DATA PROVIDED Block Start

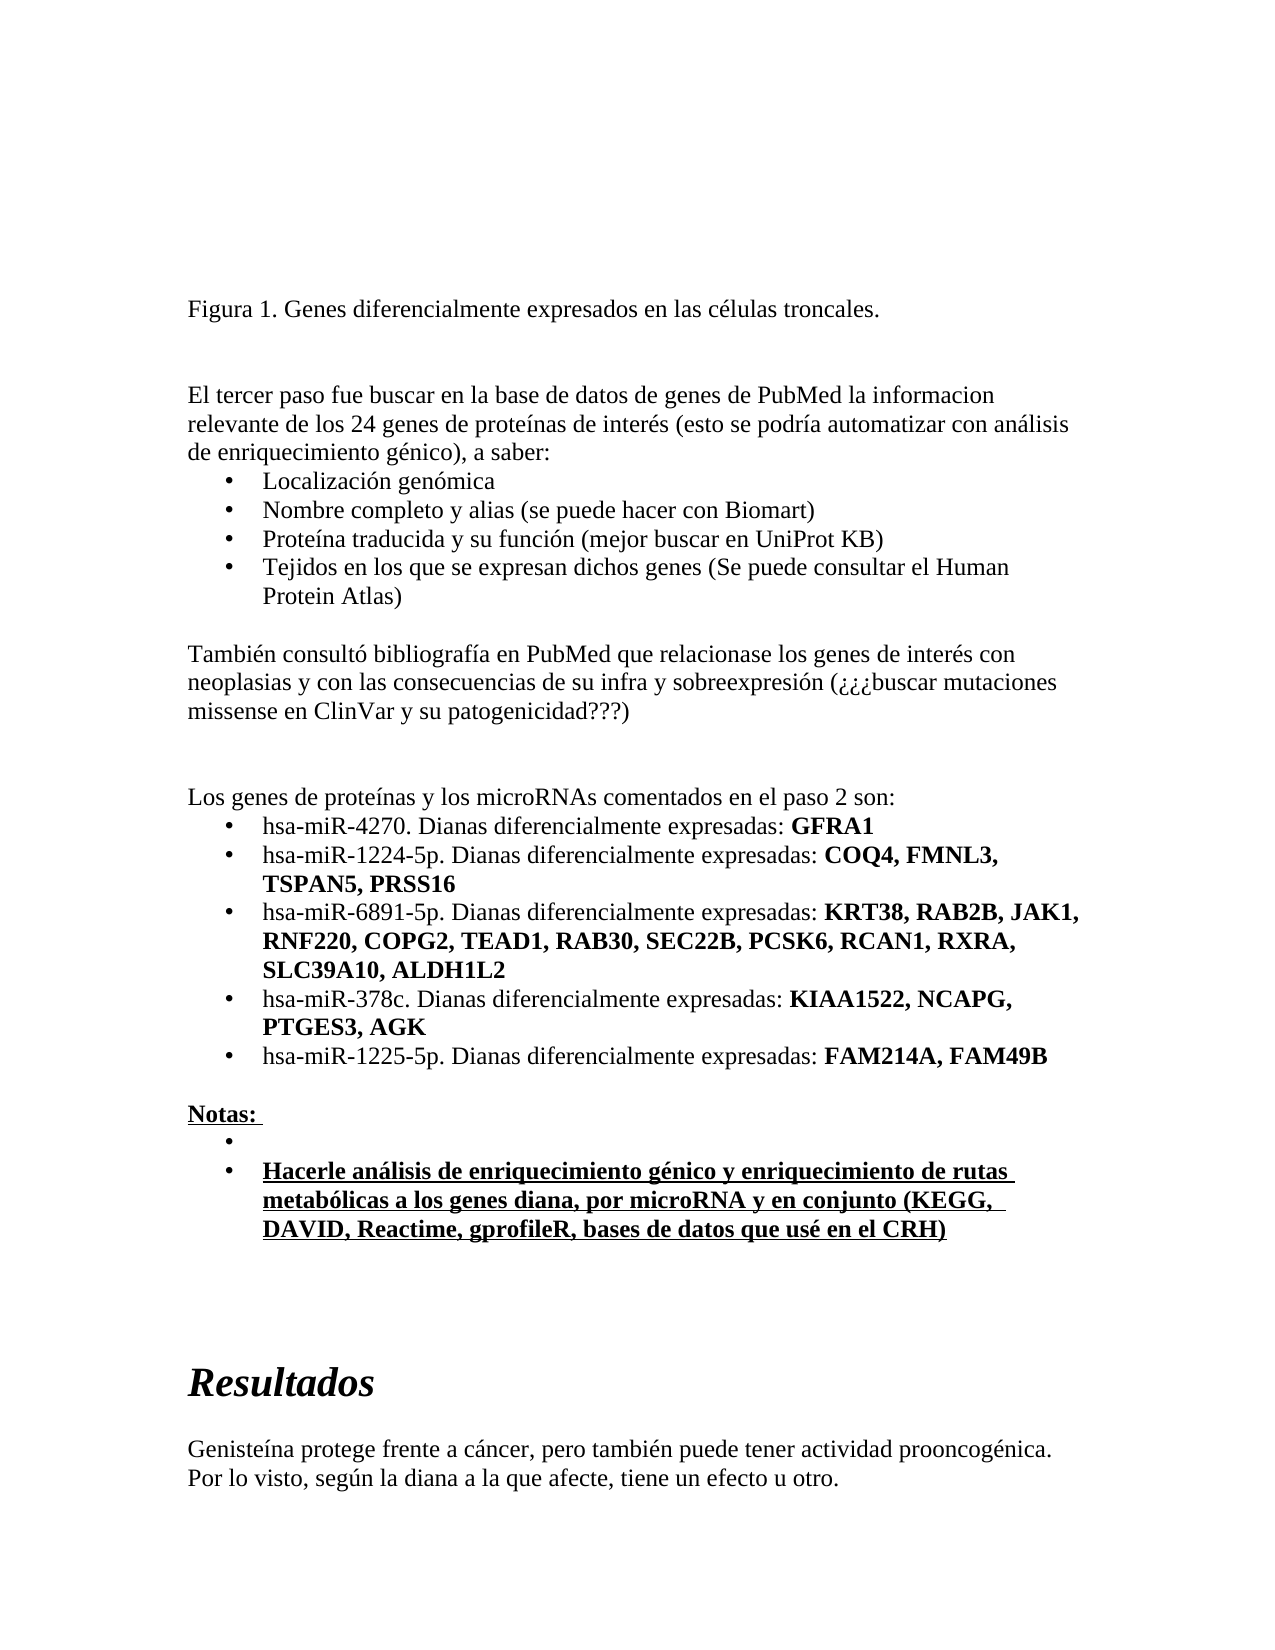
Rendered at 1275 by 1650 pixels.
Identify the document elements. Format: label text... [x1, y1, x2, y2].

text Notas: [187, 1099, 1087, 1127]
list Hacerle análisis de enriquecimiento génico y enriquecimiento de rutas metabólicas a los genes diana, por microRNA y en conjunto (KEGG, DAVID, Reactime, gprofileR, bases de datos que usé en el CRH) [225, 1156, 1087, 1242]
text También consultó bibliografía en PubMed que relacionase los genes de interés con neoplasias y con las consecuencias de su infra y sobreexpresión (¿¿¿buscar mutaciones missense en ClinVar y su patogenicidad???) [187, 639, 1087, 725]
list Nombre completo y alias (se puede hacer con Biomart) [225, 495, 1087, 524]
list Localización genómica [225, 466, 1087, 495]
list hsa-miR-4270. Dianas diferencialmente expresadas: GFRA1 [225, 811, 1087, 840]
list hsa-miR-1225-5p. Dianas diferencialmente expresadas: FAM214A, FAM49B [225, 1041, 1087, 1070]
text El tercer paso fue buscar en la base de datos de genes de PubMed la informacion relevante de los 24 genes de proteínas de interés (esto se podría automatizar con análisis de enriquecimiento génico), a saber: [187, 380, 1087, 466]
list hsa-miR-378c. Dianas diferencialmente expresadas: KIAA1522, NCAPG, PTGES3, AGK [225, 984, 1087, 1041]
text Resultados [187, 1357, 1087, 1405]
text Figura 1. Genes diferencialmente expresados en las células troncales. [187, 294, 1087, 322]
list hsa-miR-6891-5p. Dianas diferencialmente expresadas: KRT38, RAB2B, JAK1, RNF220, COPG2, TEAD1, RAB30, SEC22B, PCSK6, RCAN1, RXRA, SLC39A10, ALDH1L2 [225, 897, 1087, 984]
list Proteína traducida y su función (mejor buscar en UniProt KB) [225, 524, 1087, 552]
list Tejidos en los que se expresan dichos genes (Se puede consultar el Human Protein Atlas) [225, 552, 1087, 610]
list hsa-miR-1224-5p. Dianas diferencialmente expresadas: COQ4, FMNL3, TSPAN5, PRSS16 [225, 840, 1087, 897]
text Los genes de proteínas y los microRNAs comentados en el paso 2 son: [187, 782, 1087, 811]
text Genisteína protege frente a cáncer, pero también puede tener actividad prooncogénica. Por lo visto, según la diana a la que afecte, tiene un efecto u otro. [187, 1434, 1087, 1492]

DATA PROVIDED Block End

■ **WORK TO BE COMPLETED**
When copying, output the data exactly and leave out the pictures.

■ **YOUR RESPONSE**
Rendered at 1275 by 1650 pixels.
Identify the document elements. Format: label text... [x1, y1, x2, y2].

text Notas: [187, 1099, 1087, 1127]
list Hacerle análisis de enriquecimiento génico y enriquecimiento de rutas metabólicas a los genes diana, por microRNA y en conjunto (KEGG, DAVID, Reactime, gprofileR, bases de datos que usé en el CRH) [225, 1156, 1087, 1242]
text También consultó bibliografía en PubMed que relacionase los genes de interés con neoplasias y con las consecuencias de su infra y sobreexpresión (¿¿¿buscar mutaciones missense en ClinVar y su patogenicidad???) [187, 639, 1087, 725]
list Nombre completo y alias (se puede hacer con Biomart) [225, 495, 1087, 524]
list Localización genómica [225, 466, 1087, 495]
list hsa-miR-4270. Dianas diferencialmente expresadas: GFRA1 [225, 811, 1087, 840]
list hsa-miR-1225-5p. Dianas diferencialmente expresadas: FAM214A, FAM49B [225, 1041, 1087, 1070]
text El tercer paso fue buscar en la base de datos de genes de PubMed la informacion relevante de los 24 genes de proteínas de interés (esto se podría automatizar con análisis de enriquecimiento génico), a saber: [187, 380, 1087, 466]
list hsa-miR-378c. Dianas diferencialmente expresadas: KIAA1522, NCAPG, PTGES3, AGK [225, 984, 1087, 1041]
text Resultados [187, 1357, 1087, 1405]
text Figura 1. Genes diferencialmente expresados en las células troncales. [187, 294, 1087, 322]
list hsa-miR-6891-5p. Dianas diferencialmente expresadas: KRT38, RAB2B, JAK1, RNF220, COPG2, TEAD1, RAB30, SEC22B, PCSK6, RCAN1, RXRA, SLC39A10, ALDH1L2 [225, 897, 1087, 984]
list Proteína traducida y su función (mejor buscar en UniProt KB) [225, 524, 1087, 552]
list Tejidos en los que se expresan dichos genes (Se puede consultar el Human Protein Atlas) [225, 552, 1087, 610]
list hsa-miR-1224-5p. Dianas diferencialmente expresadas: COQ4, FMNL3, TSPAN5, PRSS16 [225, 840, 1087, 897]
text Los genes de proteínas y los microRNAs comentados en el paso 2 son: [187, 782, 1087, 811]
text Genisteína protege frente a cáncer, pero también puede tener actividad prooncogénica. Por lo visto, según la diana a la que afecte, tiene un efecto u otro. [187, 1434, 1087, 1492]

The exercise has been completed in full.